VASP Forum

Dear VASP Developers,

I have performed an AIMD simulation on the material Li10SiP2S12 using the PBE functional. The simulation was run in the NVT ensemble with a Nosé-Hoover thermostat.

According to my understanding (and the VASP wiki), the E column in the OSZICAR file for an NVT simulation represents the total conserved energy of the extended system. This value should include: (1) The ionic potential energy (part of E0); (2) The ionic kinetic energy (EK); (3) The thermostat's potential energy (SP); (4) The thermostat's kinetic energy (SK); Therefore, this total energy E should be conserved throughout the entire simulation.

However, in my calculation, the value for E keeps increasing linearly with simulation time, as shown in the attached plot.
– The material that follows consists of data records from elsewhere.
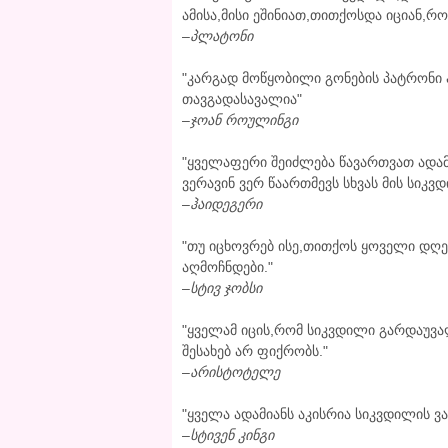
ამისა,მისი ეშინიათ,თითქოსდა იციან,რ
–
პლატონი
"კარგად მოწყობილი გონების პატრონი 
თავგადასავალია"
–
ჯოან როულინგი
"ყველაფერი შეიძლება წავართვათ ადამ
ვერავინ ვერ წაართმევს სხვას მის სიკვ
–
ჰაიდეგერი
"თუ იცხოვრებ ისე,თითქოს ყოველი დღე
აღმოჩნდები."
–
სტივ ჯობსი
"ყველამ იცის,რომ სიკვდილი გარდაუვა
შესახებ არ ფიქრობს."
–
არისტოტელე
"ყველა ადამიანს აკისრია სიკვდილის ვ
–
სტივენ კინგი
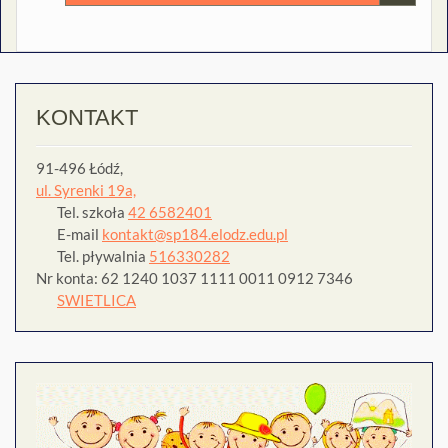
KONTAKT
91-496 Łódź,
ul. Syrenki 19a,
Tel. szkoła
42 6582401
E-mail
kontakt@sp184.elodz.edu.pl
Tel. pływalnia
516330282
Nr konta: 62 1240 1037 1111 0011 0912 7346
SWIETLICA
What I find puzzling is that while E is clearly drifting, the free energy term (F in the OSZICAR) appears to be stable and does not show a similar drift. To rule out a physical change in the system, I have already confirmed that the material did not undergo a phase transition and maintained its crystallinity throughout the run.

Could you please help me understand why the total energy E is not being conserved in my simulation? I have attached my INCAR file and the plots showing the trends for all relevant quantities from the OSZICAR.

Thank you for your help.

INCAR file:
ALGO = VeryFast
ENCUT = 400
EDIFF = 1e-04
IBRION = 0
ICHARG = 2
ISIF = 2
ISMEAR = 0
ISPIN = 1
ISYM = 0
KBLOCK = 100
LCHARG = False
LREAL = Auto
LWAVE = False
MAXMIX = 20
NBLOCK = 1
NELM = 100
NELMIN = 4
NSW = 26000
POTIM = 2.0
PREC = Low
SIGMA = 0.05
MDALGO = 2 ; SMASS = 0
TEBEG = 800
TEEND = 800
NPAR = 16

Hi,

Short answer: your E drift is almost certainly numerical, not physical. In your INCAR a few settings systematically bias the forces/energies at every MD step even though the F looks steady. Tightening the electronic/plane-wave settings and using a smaller time step probably removes the linear ramp. Here is a list of things to try:

• In this first testing phase, you can set ISIF=0 since you don't use the stress tensor.

• Improve electronic convergence at each MD step. With ALGO=VeryFast and EDIFF=1e-4, the SCF is deliberately cheap. A small, systematic SCF residual biases the potential energy/forces in one direction, so the extended energy accumulates a linear drift.

• Tighten settings for the basis and FFT grids (PREC/ENCUT/LREAL).

You can test the above settings on a single structure (without running an MD). To this end, look at how the forces change w.r.t. improved settings. Try ALGO=Normal and EDIFF=1e-6, PREC=Normal, and increasing ENCUT.

• Time step (POTIM) may be too large at high T.

• Tune thermostat coupling / mass (SMASS).

The latter two can be tested in an MD run. Run for a couple of hundred steps and check if you still observe a linear drift.

Could you please try the above and let me know if it solves the issue?

Thank you very much for your detailed suggestions!

I have now tried the tighter settings (ALGO=Normal, EDIFF=1e-6, PREC=Normal, and ENCUT=600). As you can see from the newly attached figures, the linear drift in the total energy (E (ETOTAL)) has been largely removed, and the simulation looks much more stable.

This leads me to a follow-up question. In my original (bad) simulation, the conserved total energy (E (ETOTAL)) showed a clear linear drift. However, the physical energy of the system (F (ETOTEN)) still appeared to be fluctuating correctly around an average value (similar to the orange line in the new, good plot). I am confused about this: Why was the physical energy F able to fluctuate normally around its average, as expected for an NVT simulation, even when the total conserved energy E was clearly non-conserved and drifting due to the numerical errors?

Hi, I am glad you could improve the simulation with tighter settings.

However I have to say, there still seems to be a drift. Could you also plot T as a function of MD steps? After all in NVT the ensemble average of T should be conserved. Could be that the drift is related to the thermalization time.

The second point about the "free energy" F. This is really a bit confusing. This is not the free energy of the ion+electron system. It is actually the total energy of the electrons (summing over DFT eigenvalues and accounting for double counting) plus a term that arizes due to the fictitious electronic temperature introduced as smearing. This is required to perform the electronic minimization, but has nio connection to the temperature of the MD run.

Does this resolve the confusion?

Thanks for the explanation! That clears up the confusion about the F term.

I’ve attached the plot of Temperature vs. Simulation Time below. It looks like the temperature is conserved around 800 K.

Looks good :) I am glad I could help.